A Look at Trans-Fat Replacements
06/11/2007 (The World Street Journal Online) - Trans fatty acids are created when hydrogen is added to vegetable oil – a process that makes the oil last longer. Food fried in oil containing trans fat or baked with shortening or other ingredients containing trans fat stay fresh longer. Trans fats are what gave the Oreo cookie filling its smooth, creamy texture and make French fries crisp. But trans fats have been found to raise bad cholesterol while lowering good cholesterol.
Here's a look at what's replacing trans fats:
Canola oil: This is the market name for "rapeseed oil," which comes from rapeseed plants. It is low in saturated fat (a bad fat) and high in monounsaturated fat (a good fat).
High oleic canola oil: A strain of canola oil high in oleic acid, a monounsaturated fatty acid that contributes to increased shelf life. Canola and other oils high in oleic acid resist rancidity.
Interesterified fat: Fats made through a process by which fatty acids are redistributed on a fat molecule. The goal is to produce liquid fats that behave more like solid fats, which stay fresh at room temperature longer and provide the kind of consistency found in products containing trans fat.
Products made with interesterified fat include shortening, margarine and cooking oils. Promise Buttery Spread and Enova cooking oil contain interesterified fat. Commercial oils that have undergone interesterification are also sold to food makers and used in baked goods.

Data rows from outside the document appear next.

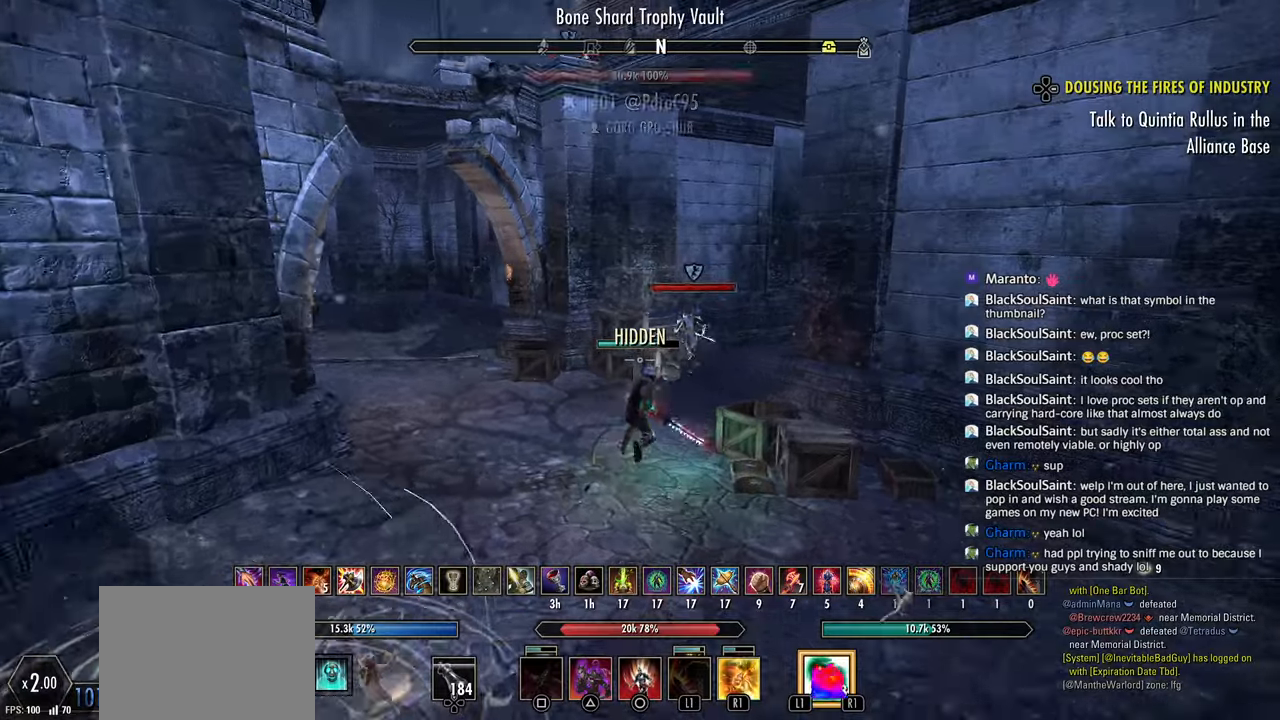
{"dt_ms": 500, "buttons": ["R2"], "left_stick": "up", "right_stick": "center", "events": [[450, "right_stick", "center"]]}
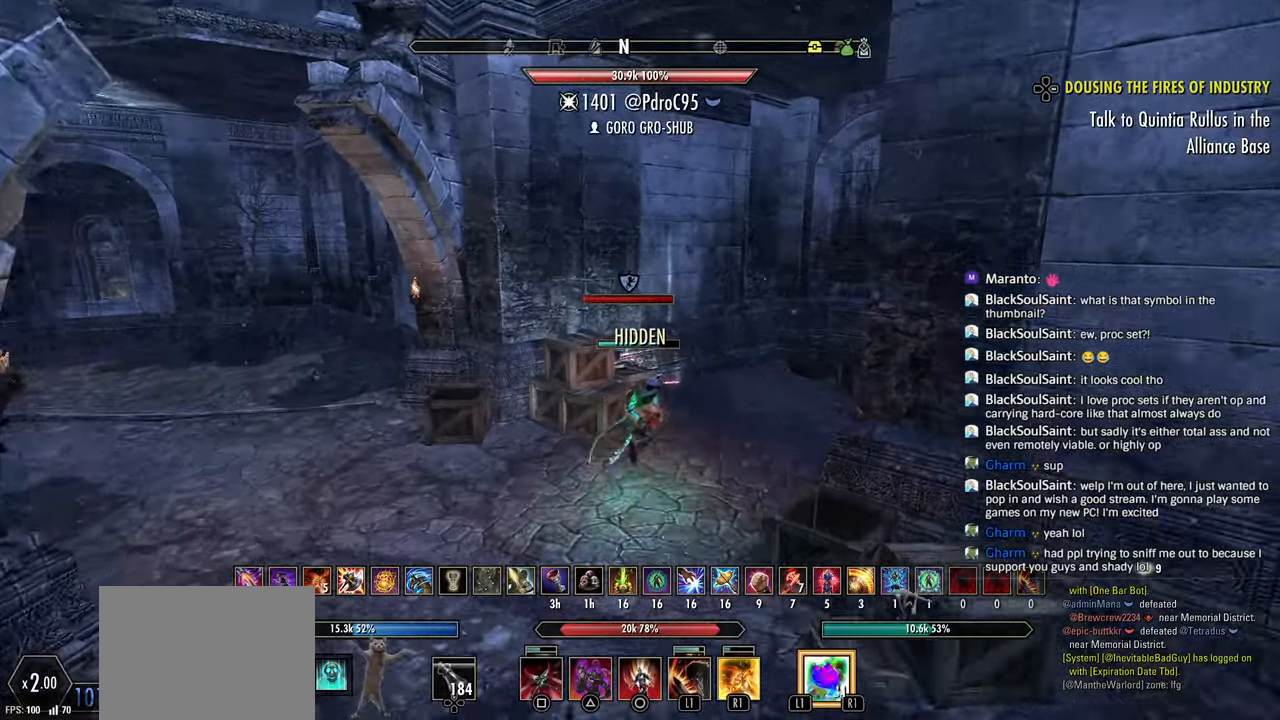
{"dt_ms": 500, "buttons": [], "left_stick": "up-right", "right_stick": "left", "events": [[133, "left_stick", "up-right"], [133, "right_stick", "left"], [167, "L1", "down"], [167, "R2", "up"], [200, "R1", "down"], [250, "L1", "up"], [283, "L1", "down"], [283, "R1", "up"], [317, "R1", "down"], [367, "L1", "up"], [367, "R1", "up"], [417, "R1", "down"], [467, "R1", "up"]]}
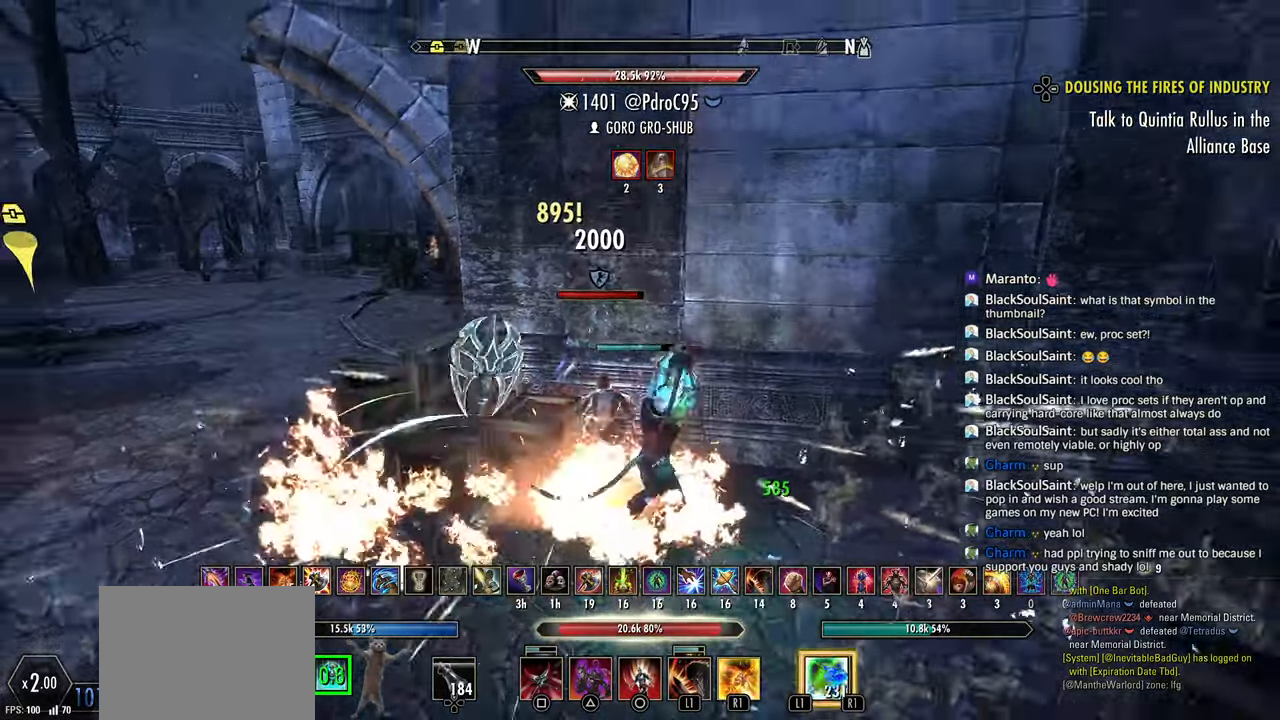
{"dt_ms": 1000, "buttons": ["R2"], "left_stick": "up-left", "right_stick": "left"}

Palm oil: A form of edible vegetable oil derived from the pulp of the fruit of the palm tree. It contains a high percentage of saturated fat
Palm kernel oil: This comes from the nut, or kernel, of the fruit of the palm tree. Like palm oil, it is high in saturated fat.
Saturated fat: Found mostly in beef, butter, milk, cheese and other dairy products made from whole and 2% milk. But also in such tropical oils as coconut, palm and palm kernel oils. Saturated fat, according to the American Heart Association, is considered the main dietary cause of high blood cholesterol.
Unsaturated fats: The two unsaturated fats -- polyunsaturated and monounsaturated – are considered the "good" fats. They're found in fish, nuts, seeds and some plant-derived oils. Unsaturated fats can help lower blood cholesterol level.